In some situations, an absolutive-ergative structure appears in English too. The nominalising suffixes "-er" and "-ee" seem to follow this rule. If you start with a transitive verb, such as "employ", the subject is the "employer" and the object is the "employee", but for an intransitive predicate like "retire" or even "be absent", the subject is not a "retirer" or an "absenter", but a "retiree" or "absentee".

Thus I decide to make the language ergative-absolutive, basically making the syntactic role correspond directly to the semantic role. With the free word order, this also saves us the trouble of needing to mark voice on the verb. We can always include or exclude the agent and the patient at will.

Now we have arrived at a rudimentary semi-natural language. It can only express some rather simple things, but in principle it does what it is supposed to do; it is similar to natural languages, but can be analysed with 100% accuracy.

The structure of the program

The visualiser shows the current state of the world, and displays an input box asking the user to say something. The input is sent to a file. (The use of files along the way allows us to check for errors along the way, and to easily interfere at any point in the process when developing the system.)

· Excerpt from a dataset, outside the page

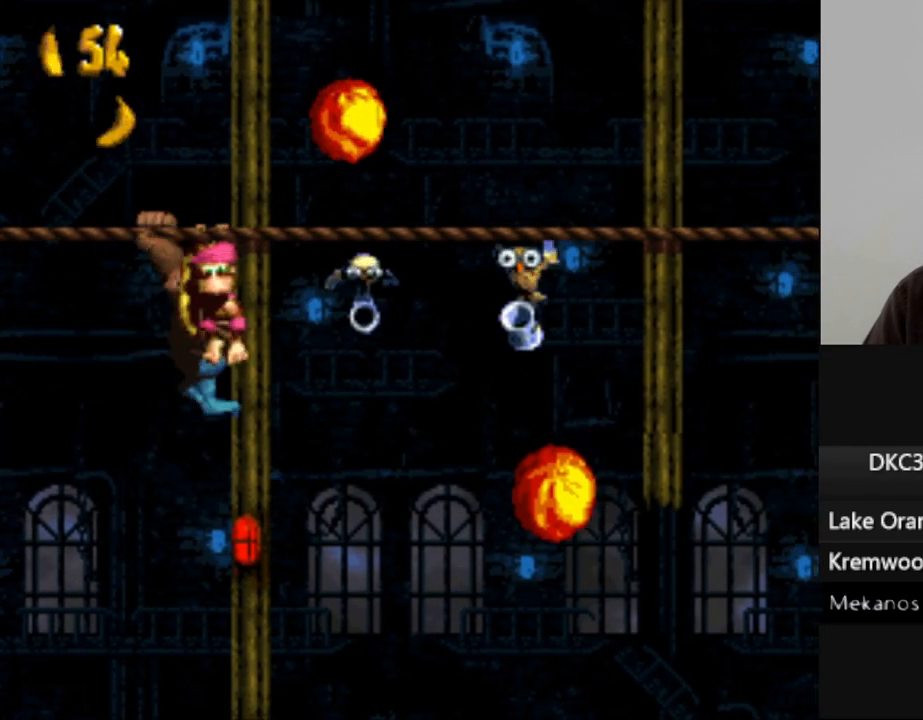
{"buttons": ["Y"], "events": []}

The translator reads the file, and replaces the lexical words with the interlinear words. If the input is in the same language the visualiser uses (which happens to be English), it's a very simple process, translating the form words and marking the content words. By switching to a different translator, one can easily use a different language. The syntax analysis will work exactly the same, but if the final interpretation is to work there also has to be a translation of the relevant content words to the target language. This only applies to predefined words - it is possible to define new words within the system. Depending on the application, the number of predefined words could be very small. It is easy to imagine an application which is self-lexicalising regarding the content words; the computer has a preexisting notion of certain properties (objects, actions, etc.) but asks for the word to describe them, completely eliminating the need for predefined content words.
The results of the translation are written to a new file.

The parser reads that file, and attempts to identify the head and the function of each word. For natural language this is a very complicated process, and can only be done to a limited degree of precision. But here, all other steps of the process (including those in the user's brain) have adapted in order to make this one step trivial.
I have used two different approaches in constructing the parser. The first acts as a pushdown state machine, much like a regular compiler. Each state corresponds to a unit in the analysis. For each state there is a subroutine, which reads the next word. It determines whether to finish this current state and go up to the calling function, or call another function corresponding to the unit for which the word in question is the head.
The other method is to first note the part of speech and form of the words, and then go through them backwards. For each word, the parser simply steps backward until it finds a word which can act as the head of the current word. This method is simpler, but puts stricter limits on the structures used in the language.
The parser writes another file, in a table format similar to the CONLL standard.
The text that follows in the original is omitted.